Pourquoi Collomb est imbattable et Perben inaudible

Que s'est-il passé ?

La prime au sortant !
Elu de justesse en 2001, Gérard Collomb boucle son premier mandat. Il peut s'appuyer sur un bilan globalement positif, qui a l'avantage électoral d'être lisible et de compter quelques réalisations très emblématiques. Collomb a eu la chance que Decaux lui propose velo'v et de réussir les berges du Rhône. Coup de pouce supplémentaire : le report des élections municipales d'une année civile a permis aux Lyonnais de profiter largement des berges du Rhône et d'apprécier pleinement cette transformation de la ville.

Extractions de texte par page
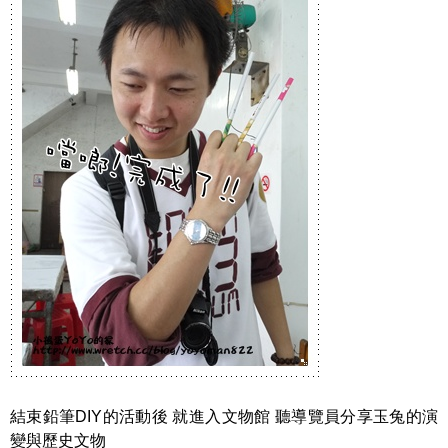
結束鉛筆DIY的活動後 就進入文物館 聽導覽員分享玉兔的演
變與歷史文物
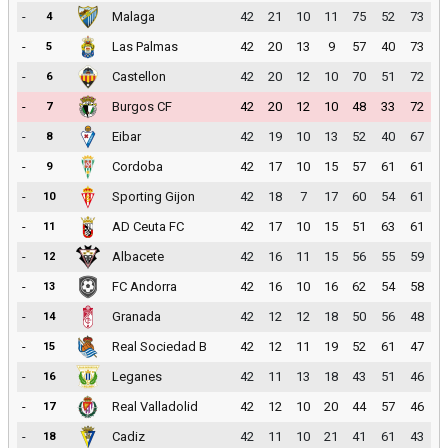
-
Malaga
42
21
10
11
75
52
73
4
-
Las Palmas
42
20
13
9
57
40
73
5
-
Castellon
42
20
12
10
70
51
72
6
-
Burgos CF
42
20
12
10
48
33
72
7
-
Eibar
42
19
10
13
52
40
67
8
-
Cordoba
42
17
10
15
57
61
61
9
-
Sporting Gijon
42
18
7
17
60
54
61
10
-
AD Ceuta FC
42
17
10
15
51
63
61
11
-
Albacete
42
16
11
15
56
55
59
12
-
FC Andorra
42
16
10
16
62
54
58
13
-
Granada
42
12
12
18
50
56
48
14
-
Real Sociedad B
42
12
11
19
52
61
47
15
-
Leganes
42
11
13
18
43
51
46
16
-
Real Valladolid
42
12
10
20
44
57
46
17
-
Cadiz
42
11
10
21
41
61
43
18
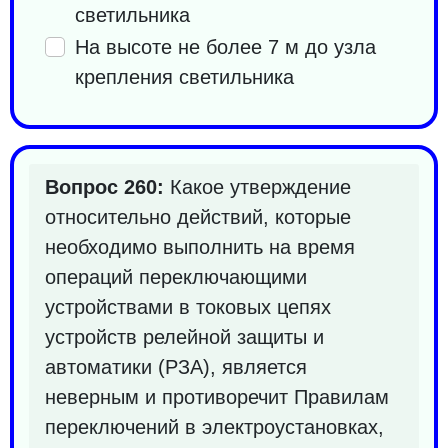
светильника
На высоте не более 7 м до узла
крепления светильника
Вопрос 260:
Какое утверждение
относительно действий, которые
необходимо выполнить на время
операций переключающими
устройствами в токовых цепях
устройств релейной защиты и
автоматики (РЗА), является
неверным и противоречит Правилам
переключений в электроустановках,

▸ Travail demandé
1 - Selon le texte fourni, en quelle année Gérard Collomb a-t-il été élu de justesse ?
2 - Condensez en une liste à puces le paragraphe du texte fourni qui commence par « Elu de justesse en 2001 », sans perdre ses faits principaux.

▸ Réponses proposées
1 - En 2001.

2 -
- Élu de justesse en 2001, Gérard Collomb achève son premier mandat.
- Son bilan est globalement positif, lisible et marqué par quelques réalisations emblématiques.
- Il a eu la chance que Decaux lui propose velo'v et il a réussi les berges du Rhône.
- Le report d'un an des municipales a permis aux Lyonnais de profiter des berges du Rhône et d'apprécier pleinement la transformation de la ville.